• _EXERCISE SET_
a – In the jungle expedition guide, which two devices provided daily satellite communications in Panama?
b – Extend the jungle expedition guide, picking up after its final sentence.

• _SUPPLIED PASSAGE_
────────────────
8. Communication and Navigation Techniques
Expert guides should be prepared with a strict schedule to communicate with an on-call support team with plenty of gear to help them do so. As an outdoor leader, you need to have your systems in place. In Panama, we had daily communications through global satellite technology with the Garmin InReach, doubled up with The Spot satellite messenger. We also had a satellite phone and checked local emergency responders – in this case, SENAN, the Panamanian Navy.
Confident skills with maps, and a compass go without saying for any sort of guiding and is a really useful skill for members of the team to be familiar with. We covered GIS mapping to track each 1km quadrant meaning we could estimate locations within a few meters, combined with manual compass reading and Google Earth to expand map detail to 1 x 25,000. We found an altimeter to be a powerful aid when used in conjunction with a map and compass, especially in a thick canopy or in places without a lot of visible landmarks.
9. How to Prepare a First Aid Kit
A jungle specific first aid kit should be packed with allergies and reactions in mind with compulsory items like anti-histamine, an EPI pen, Benadryl, aspirin, all the typical bandages, sterilisation and a disposable thermometer. SAM splints are great to improvise on just about anything, so we brainstormed off the cuff resolutions like using pack straps for a neck brace.
────────────────
• _DATA RECORDS_
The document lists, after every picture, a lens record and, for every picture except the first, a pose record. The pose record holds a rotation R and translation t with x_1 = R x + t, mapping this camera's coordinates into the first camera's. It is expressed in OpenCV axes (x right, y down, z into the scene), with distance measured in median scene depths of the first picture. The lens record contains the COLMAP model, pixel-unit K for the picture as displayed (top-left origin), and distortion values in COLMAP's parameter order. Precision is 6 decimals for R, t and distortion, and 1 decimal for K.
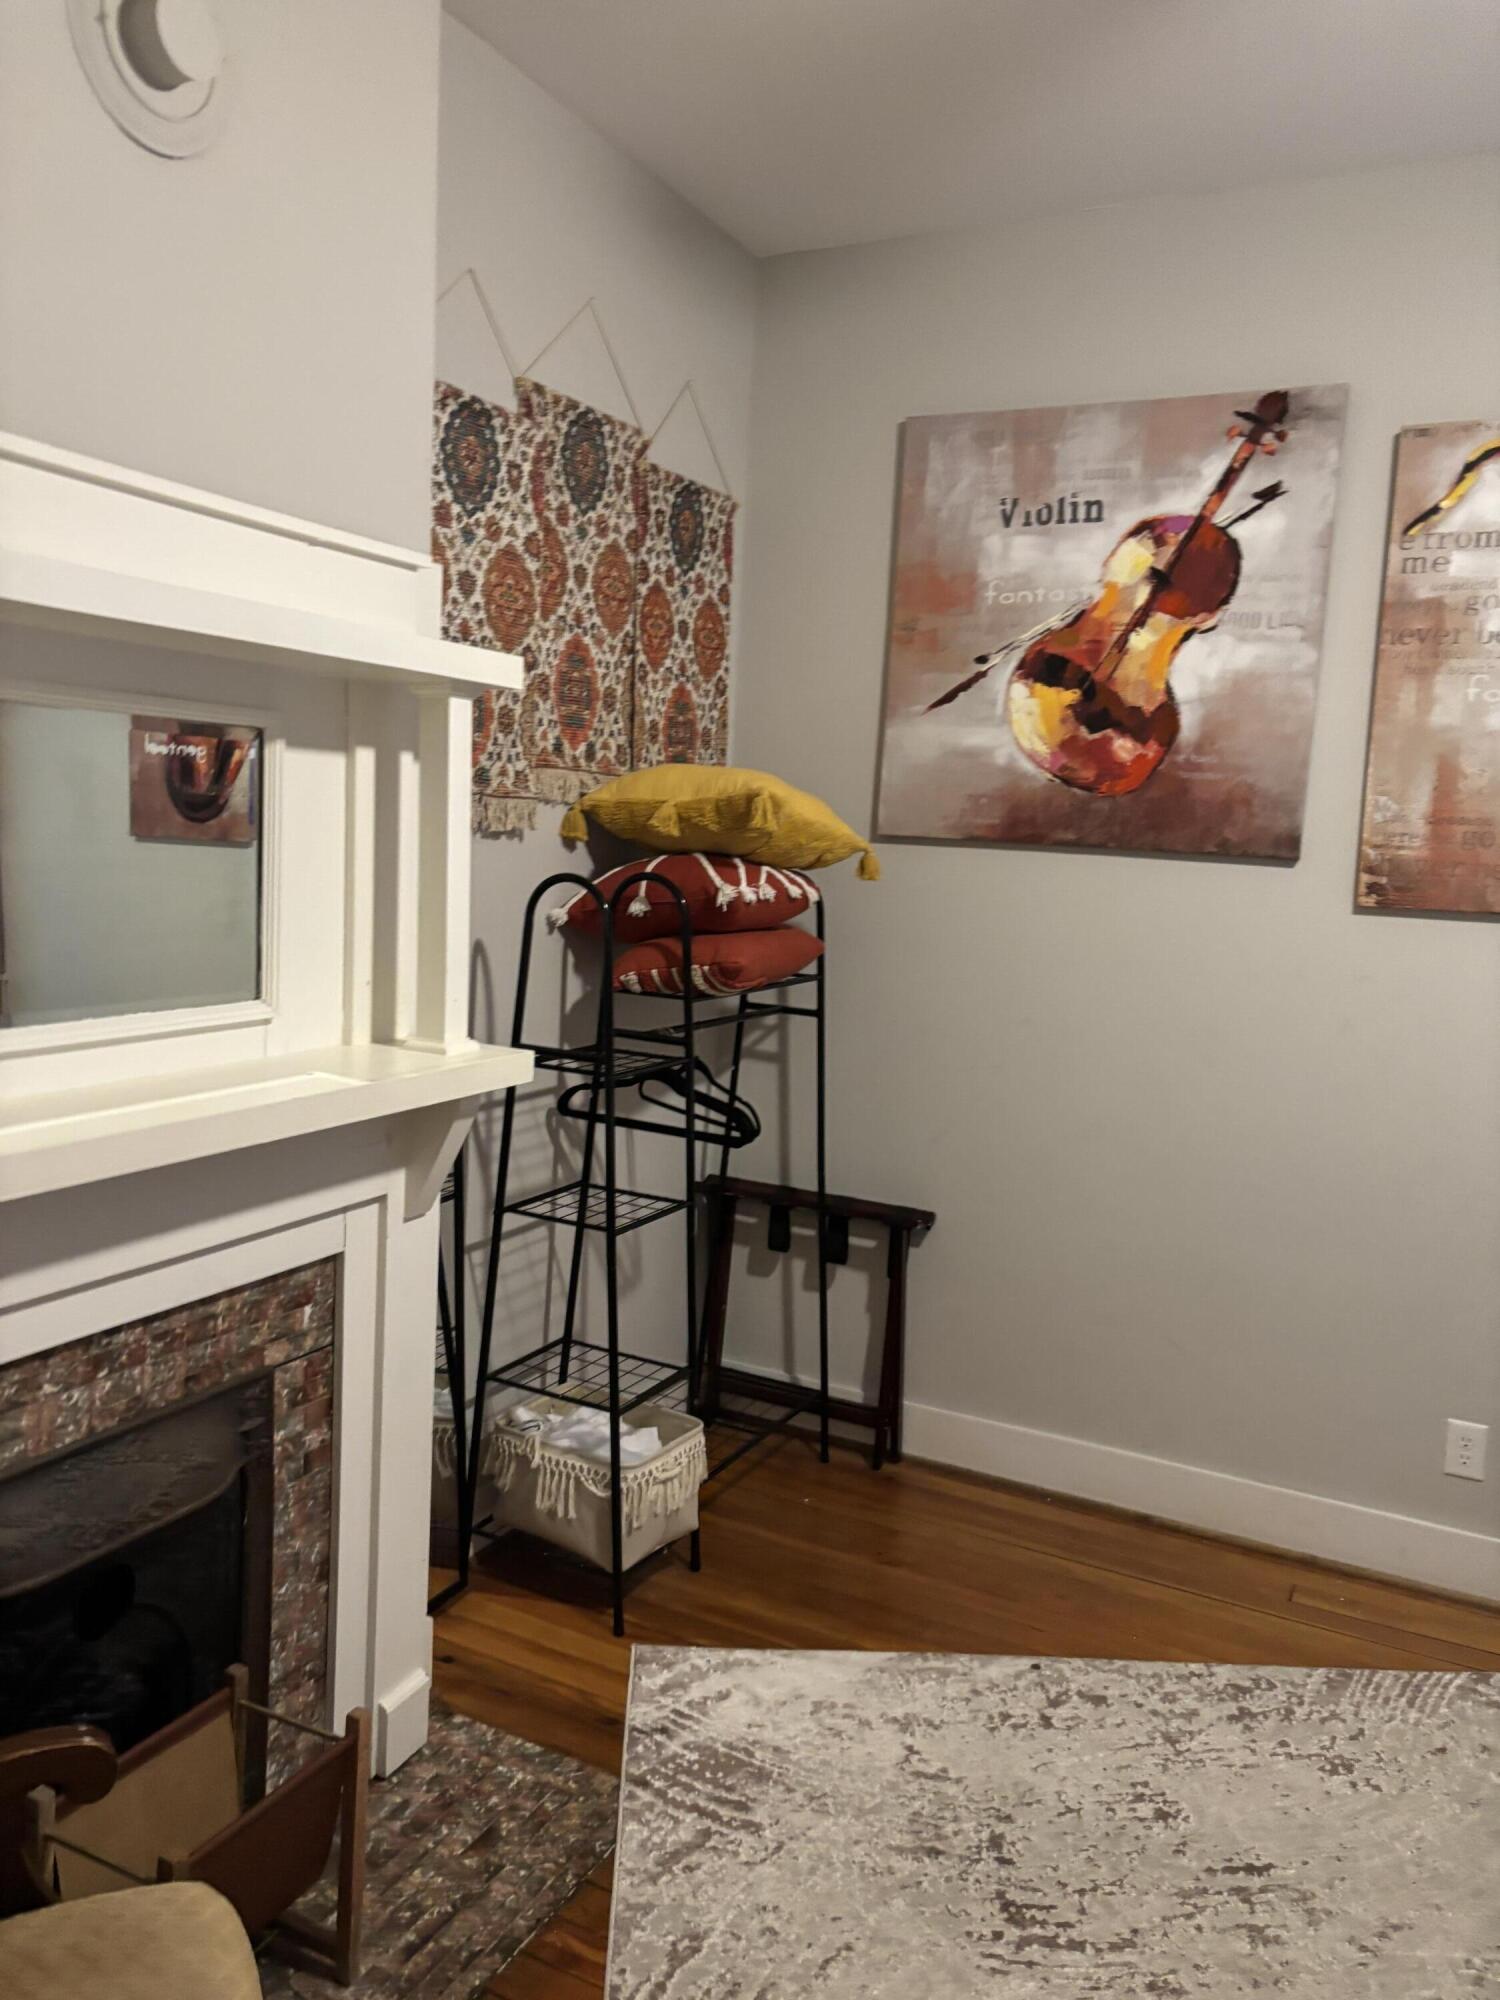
lens RADIAL K [[1496.2, 0, 740.7], [0, 1496.2, 997.6], [0, 0, 1]] dist [0.037834, -0.050645]
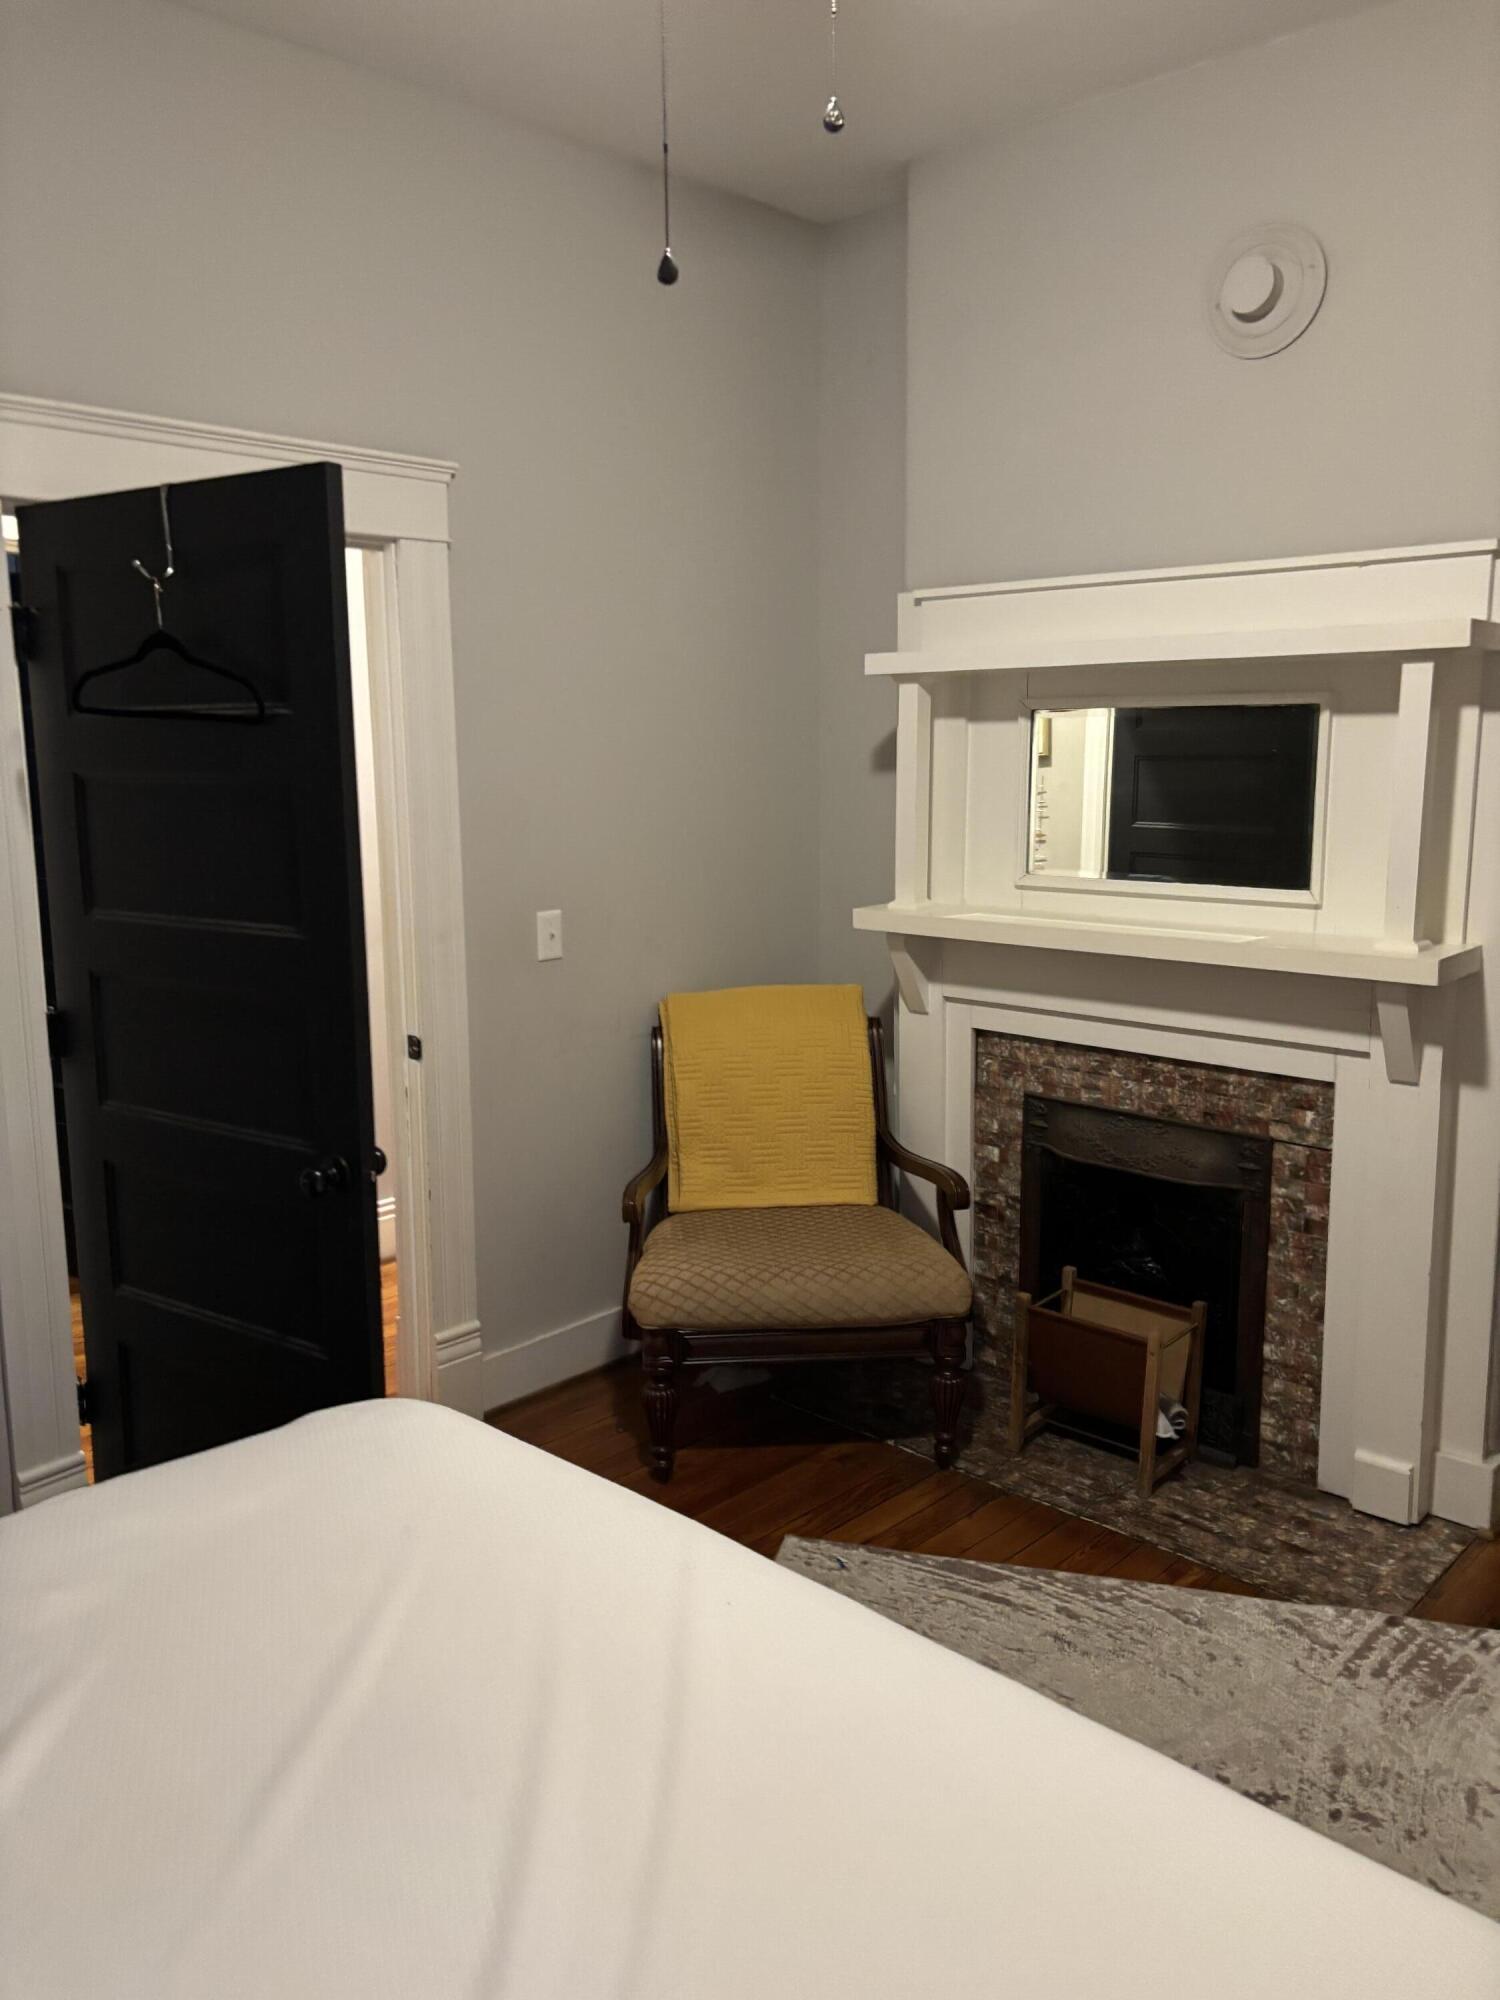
lens RADIAL K [[1496.2, 0, 744.0], [0, 1496.2, 1005.0], [0, 0, 1]] dist [0.037834, -0.050645]
pose [[-0.273271, 0.115031, -0.955034, 1.221827], [-0.116650, 0.981534, 0.151601, -0.046349], [0.954838, 0.152833, -0.254807, 0.855389]]
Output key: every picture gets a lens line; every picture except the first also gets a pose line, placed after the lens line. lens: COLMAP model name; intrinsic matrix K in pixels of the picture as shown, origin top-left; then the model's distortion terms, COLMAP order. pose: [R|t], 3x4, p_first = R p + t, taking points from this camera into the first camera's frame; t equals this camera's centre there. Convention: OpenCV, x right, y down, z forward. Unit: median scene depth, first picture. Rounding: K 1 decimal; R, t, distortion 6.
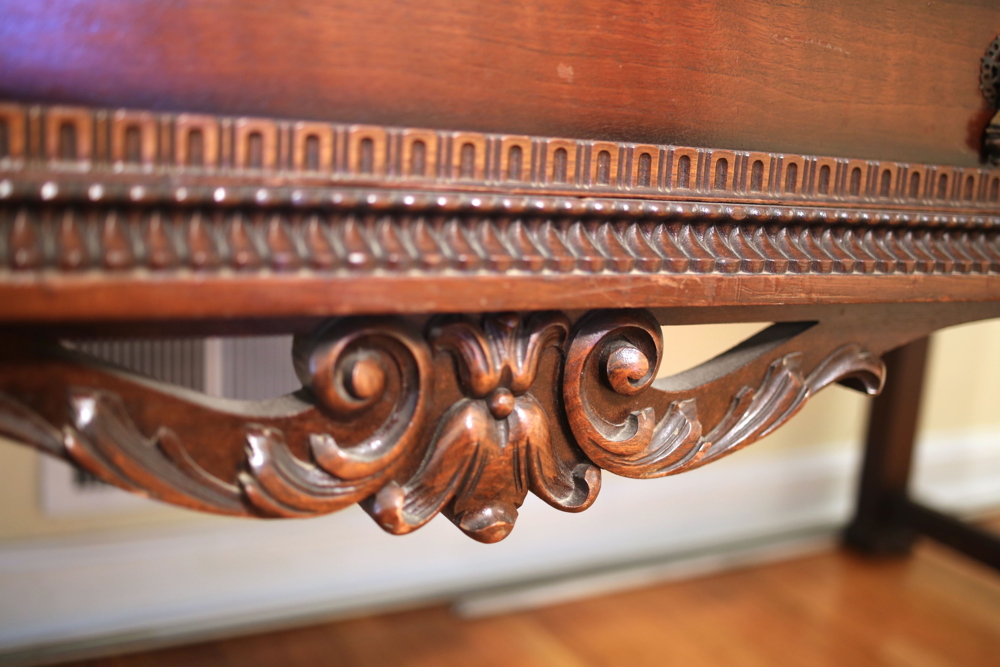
lens RADIAL K [[1023.0, 0, 501.8], [0, 1023.0, 326.5], [0, 0, 1]] dist [-0.085739, 0.045416]
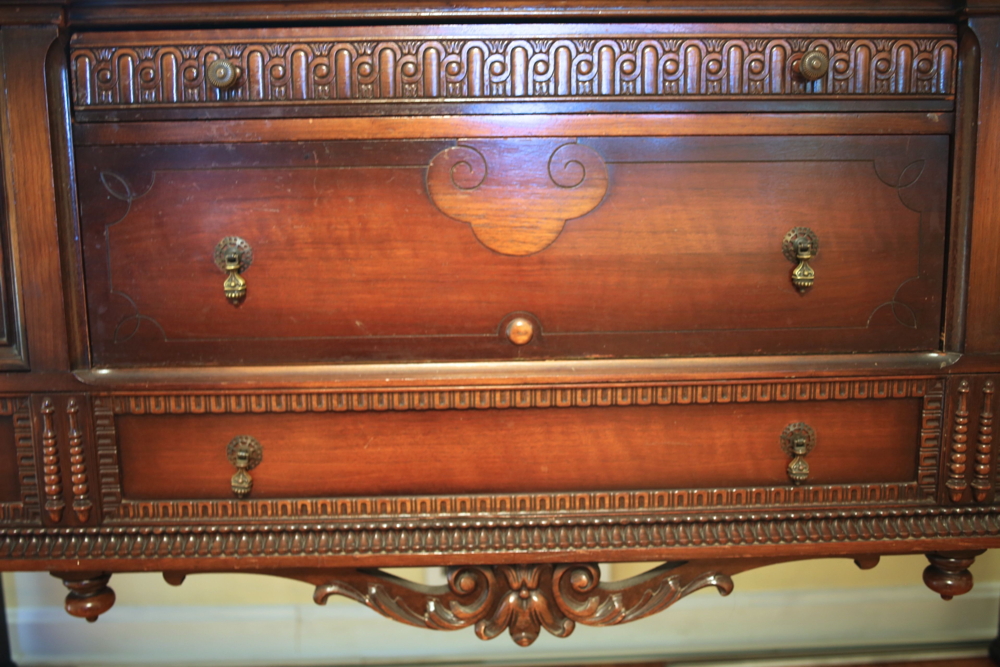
────────────────
• _ANSWER SET_
a – The Garmin InReach and The Spot satellite messenger.

b –
Foot rot and chaffing can be hard to avoid in the jungle and after out own incidents, we were glad to have saline to cleanse and zinc to cover wounds.
The best way to lay out a med- kit is in transparent bags. Bags within bags, each labeled with bleeding, airway, breaks, non-critical, etc. Keep it on the top access of your pack and tuck away a printed emergency contact and checklist with layman’s terms including a step-by-step guide. Just in case.
10. Introspection
I learned that while the jungle is one of the most hostile environments on the planet, it can also be one of the most serene and we experienced total immersion and space for introspection. Jungle survival and guide training I found was a great way to reset from the busyness of life, boost confidence and provide time to see things with fresh objectivity. I built trust and skills which I’ll carry for a lifetime. The world’s a playground and you’ve got two feet to explore it.